Musts del cine indie estadounidense parte 1: joyas de los 90

Con el avance del siglo, las formas de entender el concepto indie han ido mutando hacia mecanismos más tendentes al género. Hoy se asocia la etiqueta a un cine con un barniz extravagante, poblado de personajes pintorescos y tendente al maridaje efectista de comedia y drama. Pero el indie, en su época más pura, fue una actitud más que un género. Una forma de hacer cine al margen de los grandes estudios y al margen de los discursos dominantes. Una forma de contar distinta, por tanto, que llevaba de la mano un acercamiento a sectores de la realidad social ignorados por el cine. Arrancamos con este post una serie de listados de joyas a reivindicar del indie en su vertiente menos convergente hacia Hollywood. Esta vez, nos situamos en su época de mayor proyección internacional: a principios de los noventa, cuando, tras la Palma de Oro a Sexo, mentiras y cintas de vídeo, el indie estadounidense era uno de los grandes fenómenos de la cinematografía mundial.

Simple Men (1992, Hal Hartley)

Tras el éxito cosechado con Trust, esta fue la consolidación de Hartley en el panteón de los grandes autores de los noventa, paso por la sección oficial de Cannes incluido. Simple Men se lleva al terreno de la road movie el “toque Hartley”: personajes al margen del sistema, heridas del pasado a medio cerrar, puntadas de surrealismo y romances vividos con una intensidad adolescente que piden al espectador una entrega similar a sus imágenes. El cine de Hartley se vive con las entrañas o no se vive.

Johhny Suede (1991, Tom DiCillo)

DiCillo, director de fotografía de los primeros trabajos de Jim Jarmusch, rodó su primer largometraje nada menos que con un jovencísimo Brad Pitt previo a su estrellato. Su protagonista es, precisamente, un aspirante a estrella del rock, admirador de Ricky Nelson, con un inolvidable tupé. Al igual que Hartley, DiCillo se apropia de la historia de “salto a la fama” con elementos de romance sazonados con toques oníricos, y ambienta la historia de su aspirante a rockstar en la América marginal.

Slacker (1991, Richard Linklater)

Si el indie es en buena medida una reacción contra el discurso dominante en su época, el segundo largometraje de Linklater cuaja dicha reacción negando la preeminencia de cualquier posible discurso. Slacker es una inmersión en los rincones más apartados de su Austin natal en la que sus decenas de personajes van pasándose la cámara tras figurar ante ella unos pocos minutos. De antisistemas a conspiranoicos, de intelectuales a vagabundos, Linklater nos enseña aquí que la única forma de rodar el presente puro consiste en no elegir ninguno en particular y no mirar nunca atrás.

In the Soup (1992, Alexandre Rockwell)

— TAREA A REALIZAR —
En el fragmento sobre el cine indie estadounidense, ¿con qué actor rodó Tom DiCillo su primer largometraje?

— DATOS —
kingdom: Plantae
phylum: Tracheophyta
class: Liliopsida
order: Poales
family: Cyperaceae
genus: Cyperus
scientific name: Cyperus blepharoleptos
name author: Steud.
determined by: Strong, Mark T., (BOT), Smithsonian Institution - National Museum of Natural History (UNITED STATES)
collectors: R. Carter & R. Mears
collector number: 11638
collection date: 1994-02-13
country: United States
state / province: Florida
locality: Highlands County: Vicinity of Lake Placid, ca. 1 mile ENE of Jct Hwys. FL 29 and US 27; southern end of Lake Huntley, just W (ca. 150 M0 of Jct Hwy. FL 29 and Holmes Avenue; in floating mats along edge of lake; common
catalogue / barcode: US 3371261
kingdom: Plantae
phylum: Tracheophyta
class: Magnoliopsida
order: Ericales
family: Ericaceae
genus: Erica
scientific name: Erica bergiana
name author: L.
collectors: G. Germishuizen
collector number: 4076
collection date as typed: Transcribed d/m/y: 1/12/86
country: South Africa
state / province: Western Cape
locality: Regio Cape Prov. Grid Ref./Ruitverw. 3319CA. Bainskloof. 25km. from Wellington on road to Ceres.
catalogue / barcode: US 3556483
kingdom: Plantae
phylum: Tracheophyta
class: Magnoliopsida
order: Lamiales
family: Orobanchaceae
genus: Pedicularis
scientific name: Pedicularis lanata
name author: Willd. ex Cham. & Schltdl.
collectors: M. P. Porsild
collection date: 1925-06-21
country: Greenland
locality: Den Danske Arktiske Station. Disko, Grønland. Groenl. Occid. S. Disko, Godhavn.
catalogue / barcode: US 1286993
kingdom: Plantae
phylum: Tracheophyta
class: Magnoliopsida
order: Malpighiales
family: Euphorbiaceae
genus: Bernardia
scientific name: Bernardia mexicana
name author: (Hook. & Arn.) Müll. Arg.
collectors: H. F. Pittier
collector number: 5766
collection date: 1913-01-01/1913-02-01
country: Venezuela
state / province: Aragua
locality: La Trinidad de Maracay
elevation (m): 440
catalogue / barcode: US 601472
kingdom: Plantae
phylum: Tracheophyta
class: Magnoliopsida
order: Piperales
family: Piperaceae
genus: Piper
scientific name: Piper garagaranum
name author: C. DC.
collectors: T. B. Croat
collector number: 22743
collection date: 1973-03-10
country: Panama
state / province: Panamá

— RESPUESTA —
Con un jovencísimo Brad Pitt, antes de su estrellato.